(Saved data entries)
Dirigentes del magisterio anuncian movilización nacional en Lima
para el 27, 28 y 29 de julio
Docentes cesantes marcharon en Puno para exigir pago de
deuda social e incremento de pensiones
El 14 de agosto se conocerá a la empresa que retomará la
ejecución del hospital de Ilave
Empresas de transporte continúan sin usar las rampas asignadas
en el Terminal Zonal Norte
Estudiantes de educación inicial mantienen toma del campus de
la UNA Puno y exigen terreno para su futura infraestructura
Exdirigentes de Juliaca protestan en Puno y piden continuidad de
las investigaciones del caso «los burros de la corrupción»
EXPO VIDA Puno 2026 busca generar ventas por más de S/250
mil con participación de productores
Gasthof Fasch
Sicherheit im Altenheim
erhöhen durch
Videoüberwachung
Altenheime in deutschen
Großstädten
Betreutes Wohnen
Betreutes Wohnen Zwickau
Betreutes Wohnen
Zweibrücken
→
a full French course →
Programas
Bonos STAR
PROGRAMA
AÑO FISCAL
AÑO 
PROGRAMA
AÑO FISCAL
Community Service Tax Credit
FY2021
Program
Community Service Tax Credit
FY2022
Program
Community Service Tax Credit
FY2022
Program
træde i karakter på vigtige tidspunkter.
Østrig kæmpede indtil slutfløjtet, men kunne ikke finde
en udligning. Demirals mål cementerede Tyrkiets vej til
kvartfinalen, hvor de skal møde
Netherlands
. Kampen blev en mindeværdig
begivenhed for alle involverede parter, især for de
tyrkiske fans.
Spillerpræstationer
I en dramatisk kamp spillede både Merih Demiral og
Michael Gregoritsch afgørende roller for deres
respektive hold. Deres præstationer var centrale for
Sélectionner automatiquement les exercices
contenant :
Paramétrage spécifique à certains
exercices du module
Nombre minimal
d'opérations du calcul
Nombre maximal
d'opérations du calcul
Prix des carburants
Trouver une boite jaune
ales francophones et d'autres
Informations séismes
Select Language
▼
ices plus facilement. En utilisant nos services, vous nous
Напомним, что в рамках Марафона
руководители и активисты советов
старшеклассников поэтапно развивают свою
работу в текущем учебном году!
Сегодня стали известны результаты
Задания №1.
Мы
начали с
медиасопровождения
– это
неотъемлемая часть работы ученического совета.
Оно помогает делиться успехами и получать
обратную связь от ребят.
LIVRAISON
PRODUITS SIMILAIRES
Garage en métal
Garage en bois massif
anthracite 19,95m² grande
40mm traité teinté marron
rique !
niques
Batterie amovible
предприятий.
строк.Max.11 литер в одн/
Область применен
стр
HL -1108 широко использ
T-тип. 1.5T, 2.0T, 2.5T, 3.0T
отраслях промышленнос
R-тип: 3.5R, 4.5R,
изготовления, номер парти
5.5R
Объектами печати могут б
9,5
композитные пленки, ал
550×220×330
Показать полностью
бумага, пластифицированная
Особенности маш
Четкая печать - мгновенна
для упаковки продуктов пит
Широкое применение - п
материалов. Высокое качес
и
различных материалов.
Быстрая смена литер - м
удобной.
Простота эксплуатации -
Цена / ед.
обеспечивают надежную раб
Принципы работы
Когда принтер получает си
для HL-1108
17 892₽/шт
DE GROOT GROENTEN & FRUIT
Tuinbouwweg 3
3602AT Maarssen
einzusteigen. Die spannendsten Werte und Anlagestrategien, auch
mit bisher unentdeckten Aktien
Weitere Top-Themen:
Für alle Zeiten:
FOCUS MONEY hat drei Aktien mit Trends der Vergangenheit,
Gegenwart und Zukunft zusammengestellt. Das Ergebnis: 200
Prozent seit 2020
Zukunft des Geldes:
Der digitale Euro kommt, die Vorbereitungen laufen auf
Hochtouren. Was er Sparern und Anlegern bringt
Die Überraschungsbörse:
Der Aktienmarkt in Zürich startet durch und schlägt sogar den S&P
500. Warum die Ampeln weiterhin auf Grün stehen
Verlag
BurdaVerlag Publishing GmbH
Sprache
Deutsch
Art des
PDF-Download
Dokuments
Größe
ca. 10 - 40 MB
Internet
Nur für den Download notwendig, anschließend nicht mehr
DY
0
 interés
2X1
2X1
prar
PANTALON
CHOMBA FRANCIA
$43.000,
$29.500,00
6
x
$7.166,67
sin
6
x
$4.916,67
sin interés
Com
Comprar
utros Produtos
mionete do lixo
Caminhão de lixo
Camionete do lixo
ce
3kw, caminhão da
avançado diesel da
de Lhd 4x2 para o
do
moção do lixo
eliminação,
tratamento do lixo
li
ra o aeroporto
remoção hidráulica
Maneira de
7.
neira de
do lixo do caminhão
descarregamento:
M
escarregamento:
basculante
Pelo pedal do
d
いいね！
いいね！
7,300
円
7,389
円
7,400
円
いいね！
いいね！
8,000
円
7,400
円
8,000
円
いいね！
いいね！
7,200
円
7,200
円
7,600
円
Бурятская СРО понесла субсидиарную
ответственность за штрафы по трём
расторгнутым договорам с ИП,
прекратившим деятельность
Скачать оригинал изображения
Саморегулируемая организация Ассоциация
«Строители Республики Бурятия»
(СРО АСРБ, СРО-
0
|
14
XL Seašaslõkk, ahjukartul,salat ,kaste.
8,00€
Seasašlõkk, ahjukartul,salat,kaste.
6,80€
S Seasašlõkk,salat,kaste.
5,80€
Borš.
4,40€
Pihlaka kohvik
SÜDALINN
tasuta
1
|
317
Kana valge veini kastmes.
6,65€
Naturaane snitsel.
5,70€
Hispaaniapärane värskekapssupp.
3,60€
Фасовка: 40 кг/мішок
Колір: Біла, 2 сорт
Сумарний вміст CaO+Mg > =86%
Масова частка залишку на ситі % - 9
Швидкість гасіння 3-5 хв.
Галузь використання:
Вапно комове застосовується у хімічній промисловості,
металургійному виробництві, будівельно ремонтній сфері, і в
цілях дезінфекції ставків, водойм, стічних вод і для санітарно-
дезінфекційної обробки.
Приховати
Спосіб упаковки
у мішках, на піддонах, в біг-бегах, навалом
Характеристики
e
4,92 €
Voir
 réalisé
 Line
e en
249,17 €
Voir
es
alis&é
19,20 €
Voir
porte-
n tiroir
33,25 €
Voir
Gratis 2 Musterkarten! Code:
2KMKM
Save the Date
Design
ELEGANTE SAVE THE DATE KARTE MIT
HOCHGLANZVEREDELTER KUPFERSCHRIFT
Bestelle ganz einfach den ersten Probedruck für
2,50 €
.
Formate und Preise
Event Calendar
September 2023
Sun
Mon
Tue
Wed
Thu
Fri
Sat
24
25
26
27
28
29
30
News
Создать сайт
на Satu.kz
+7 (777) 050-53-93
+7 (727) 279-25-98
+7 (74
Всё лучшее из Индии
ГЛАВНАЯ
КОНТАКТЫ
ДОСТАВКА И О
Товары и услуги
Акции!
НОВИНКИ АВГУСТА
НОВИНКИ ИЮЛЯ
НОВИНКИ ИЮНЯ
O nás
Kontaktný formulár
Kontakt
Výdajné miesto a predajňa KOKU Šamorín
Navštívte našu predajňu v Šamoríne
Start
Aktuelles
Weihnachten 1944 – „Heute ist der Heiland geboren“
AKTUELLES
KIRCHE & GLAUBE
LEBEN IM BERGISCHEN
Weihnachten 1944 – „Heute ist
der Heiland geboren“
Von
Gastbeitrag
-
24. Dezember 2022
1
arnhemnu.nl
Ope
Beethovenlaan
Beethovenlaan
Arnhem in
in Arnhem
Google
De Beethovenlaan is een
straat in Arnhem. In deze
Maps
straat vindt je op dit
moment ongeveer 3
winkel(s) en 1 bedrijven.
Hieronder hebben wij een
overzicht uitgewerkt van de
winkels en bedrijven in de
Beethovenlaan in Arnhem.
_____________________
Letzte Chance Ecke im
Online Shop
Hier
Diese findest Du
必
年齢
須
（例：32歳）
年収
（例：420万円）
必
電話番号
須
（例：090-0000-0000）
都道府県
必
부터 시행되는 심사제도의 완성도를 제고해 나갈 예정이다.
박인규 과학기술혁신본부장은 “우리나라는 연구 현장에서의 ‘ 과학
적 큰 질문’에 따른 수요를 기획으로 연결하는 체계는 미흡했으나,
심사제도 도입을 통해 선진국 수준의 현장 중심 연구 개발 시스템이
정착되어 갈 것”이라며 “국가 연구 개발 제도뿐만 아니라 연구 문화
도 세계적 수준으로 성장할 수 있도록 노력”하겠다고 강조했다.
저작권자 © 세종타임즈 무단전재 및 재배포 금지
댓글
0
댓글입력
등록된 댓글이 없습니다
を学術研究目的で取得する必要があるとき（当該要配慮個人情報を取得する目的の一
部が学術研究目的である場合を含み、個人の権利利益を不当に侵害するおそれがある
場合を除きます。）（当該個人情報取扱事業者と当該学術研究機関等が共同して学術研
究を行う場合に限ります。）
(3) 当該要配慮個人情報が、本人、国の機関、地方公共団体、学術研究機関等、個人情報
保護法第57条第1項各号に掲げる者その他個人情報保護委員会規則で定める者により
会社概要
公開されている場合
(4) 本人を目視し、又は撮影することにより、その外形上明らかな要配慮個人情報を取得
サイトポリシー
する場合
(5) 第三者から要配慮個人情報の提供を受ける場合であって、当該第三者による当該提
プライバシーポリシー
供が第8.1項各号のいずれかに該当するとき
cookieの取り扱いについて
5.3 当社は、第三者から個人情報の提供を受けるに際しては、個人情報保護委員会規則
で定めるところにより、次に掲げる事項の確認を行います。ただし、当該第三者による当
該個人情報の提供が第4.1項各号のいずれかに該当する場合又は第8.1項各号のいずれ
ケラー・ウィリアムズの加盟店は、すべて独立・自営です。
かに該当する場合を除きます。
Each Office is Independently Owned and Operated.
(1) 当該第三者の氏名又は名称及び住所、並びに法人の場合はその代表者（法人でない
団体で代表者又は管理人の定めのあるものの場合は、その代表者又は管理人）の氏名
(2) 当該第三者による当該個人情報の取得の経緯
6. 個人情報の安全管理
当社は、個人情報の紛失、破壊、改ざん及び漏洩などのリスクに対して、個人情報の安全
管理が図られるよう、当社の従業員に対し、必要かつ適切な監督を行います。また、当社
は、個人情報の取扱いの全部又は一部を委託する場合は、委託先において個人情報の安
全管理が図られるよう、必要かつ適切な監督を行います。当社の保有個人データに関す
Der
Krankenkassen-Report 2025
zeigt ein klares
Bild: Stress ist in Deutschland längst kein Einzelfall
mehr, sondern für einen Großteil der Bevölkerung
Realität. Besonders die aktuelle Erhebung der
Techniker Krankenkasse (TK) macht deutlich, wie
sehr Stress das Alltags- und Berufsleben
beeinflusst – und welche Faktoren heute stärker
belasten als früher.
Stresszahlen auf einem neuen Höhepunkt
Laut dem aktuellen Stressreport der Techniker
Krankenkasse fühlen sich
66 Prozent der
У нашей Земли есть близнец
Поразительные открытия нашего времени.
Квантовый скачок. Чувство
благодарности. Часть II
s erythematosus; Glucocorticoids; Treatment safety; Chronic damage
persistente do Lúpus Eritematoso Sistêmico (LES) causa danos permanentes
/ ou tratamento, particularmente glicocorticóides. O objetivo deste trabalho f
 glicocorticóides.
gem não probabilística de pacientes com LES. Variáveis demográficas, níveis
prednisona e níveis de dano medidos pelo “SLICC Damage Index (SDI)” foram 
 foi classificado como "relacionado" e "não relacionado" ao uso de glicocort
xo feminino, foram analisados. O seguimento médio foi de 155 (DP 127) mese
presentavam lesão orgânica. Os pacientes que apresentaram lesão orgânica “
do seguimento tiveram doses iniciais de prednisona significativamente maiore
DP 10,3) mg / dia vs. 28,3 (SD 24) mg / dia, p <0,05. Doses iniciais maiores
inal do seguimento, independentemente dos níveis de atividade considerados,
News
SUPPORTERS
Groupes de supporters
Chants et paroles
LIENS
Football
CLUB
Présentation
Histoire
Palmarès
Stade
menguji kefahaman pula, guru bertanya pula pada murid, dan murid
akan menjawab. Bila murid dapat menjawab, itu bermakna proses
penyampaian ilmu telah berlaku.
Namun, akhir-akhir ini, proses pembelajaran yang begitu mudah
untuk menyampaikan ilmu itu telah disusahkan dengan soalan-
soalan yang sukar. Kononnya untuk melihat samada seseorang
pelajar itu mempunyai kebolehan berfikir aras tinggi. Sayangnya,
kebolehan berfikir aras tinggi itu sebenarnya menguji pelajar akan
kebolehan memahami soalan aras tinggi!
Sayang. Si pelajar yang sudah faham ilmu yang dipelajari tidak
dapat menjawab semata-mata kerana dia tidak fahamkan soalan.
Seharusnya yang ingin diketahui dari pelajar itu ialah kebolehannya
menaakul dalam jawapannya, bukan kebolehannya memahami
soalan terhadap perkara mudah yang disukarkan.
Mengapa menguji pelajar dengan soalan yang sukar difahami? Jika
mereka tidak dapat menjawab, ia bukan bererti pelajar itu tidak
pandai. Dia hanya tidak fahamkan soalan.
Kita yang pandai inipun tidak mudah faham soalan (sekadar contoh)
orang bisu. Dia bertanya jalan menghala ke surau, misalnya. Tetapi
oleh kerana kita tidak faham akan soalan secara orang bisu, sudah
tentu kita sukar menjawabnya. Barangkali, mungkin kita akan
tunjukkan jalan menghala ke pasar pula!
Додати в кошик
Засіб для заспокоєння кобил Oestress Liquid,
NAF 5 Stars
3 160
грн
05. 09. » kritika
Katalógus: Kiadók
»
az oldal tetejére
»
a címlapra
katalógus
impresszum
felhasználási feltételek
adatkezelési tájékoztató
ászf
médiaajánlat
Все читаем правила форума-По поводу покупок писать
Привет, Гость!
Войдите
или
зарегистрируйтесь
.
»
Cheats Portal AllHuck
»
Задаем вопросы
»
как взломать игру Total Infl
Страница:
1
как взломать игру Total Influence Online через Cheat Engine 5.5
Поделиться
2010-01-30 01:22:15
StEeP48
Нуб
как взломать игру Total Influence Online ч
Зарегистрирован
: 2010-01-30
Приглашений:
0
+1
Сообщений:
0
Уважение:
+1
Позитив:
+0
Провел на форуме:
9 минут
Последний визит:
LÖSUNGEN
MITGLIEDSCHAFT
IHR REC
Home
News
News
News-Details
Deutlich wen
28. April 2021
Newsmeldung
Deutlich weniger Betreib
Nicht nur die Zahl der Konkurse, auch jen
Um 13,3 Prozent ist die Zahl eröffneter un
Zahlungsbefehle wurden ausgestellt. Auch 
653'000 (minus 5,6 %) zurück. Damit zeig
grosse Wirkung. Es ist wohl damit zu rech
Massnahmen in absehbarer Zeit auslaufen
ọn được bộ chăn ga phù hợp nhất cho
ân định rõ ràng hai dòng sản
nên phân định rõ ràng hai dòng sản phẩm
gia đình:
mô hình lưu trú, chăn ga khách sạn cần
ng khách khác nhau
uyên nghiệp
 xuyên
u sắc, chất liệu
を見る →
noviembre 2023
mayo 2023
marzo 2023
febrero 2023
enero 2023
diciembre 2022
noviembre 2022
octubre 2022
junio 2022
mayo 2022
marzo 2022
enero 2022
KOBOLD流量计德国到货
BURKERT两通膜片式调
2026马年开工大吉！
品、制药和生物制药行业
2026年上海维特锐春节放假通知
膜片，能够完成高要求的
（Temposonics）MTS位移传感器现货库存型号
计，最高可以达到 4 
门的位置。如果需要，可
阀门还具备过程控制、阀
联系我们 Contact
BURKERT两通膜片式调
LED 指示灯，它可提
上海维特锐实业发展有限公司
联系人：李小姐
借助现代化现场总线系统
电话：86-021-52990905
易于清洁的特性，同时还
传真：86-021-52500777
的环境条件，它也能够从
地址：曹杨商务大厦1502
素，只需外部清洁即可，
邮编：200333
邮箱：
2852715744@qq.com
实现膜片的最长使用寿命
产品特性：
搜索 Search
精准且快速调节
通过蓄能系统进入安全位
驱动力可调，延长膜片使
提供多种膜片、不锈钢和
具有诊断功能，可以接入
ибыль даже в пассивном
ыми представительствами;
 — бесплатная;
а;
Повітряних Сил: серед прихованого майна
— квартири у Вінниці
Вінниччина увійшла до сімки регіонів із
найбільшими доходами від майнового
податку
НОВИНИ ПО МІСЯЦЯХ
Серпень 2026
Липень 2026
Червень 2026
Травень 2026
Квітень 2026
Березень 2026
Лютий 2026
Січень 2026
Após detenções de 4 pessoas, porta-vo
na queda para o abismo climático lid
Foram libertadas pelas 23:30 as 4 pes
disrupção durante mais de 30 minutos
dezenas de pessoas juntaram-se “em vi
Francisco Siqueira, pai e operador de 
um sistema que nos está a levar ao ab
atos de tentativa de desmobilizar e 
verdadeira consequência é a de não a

Work instruction:
Quote the records word for word, starting with the very first line and going on through the line that contains "en el Terminal Zonal Norte", including that line.

Problem solution:
Dirigentes del magisterio anuncian movilización nacional en Lima
para el 27, 28 y 29 de julio
Docentes cesantes marcharon en Puno para exigir pago de
deuda social e incremento de pensiones
El 14 de agosto se conocerá a la empresa que retomará la
ejecución del hospital de Ilave
Empresas de transporte continúan sin usar las rampas asignadas
en el Terminal Zonal Norte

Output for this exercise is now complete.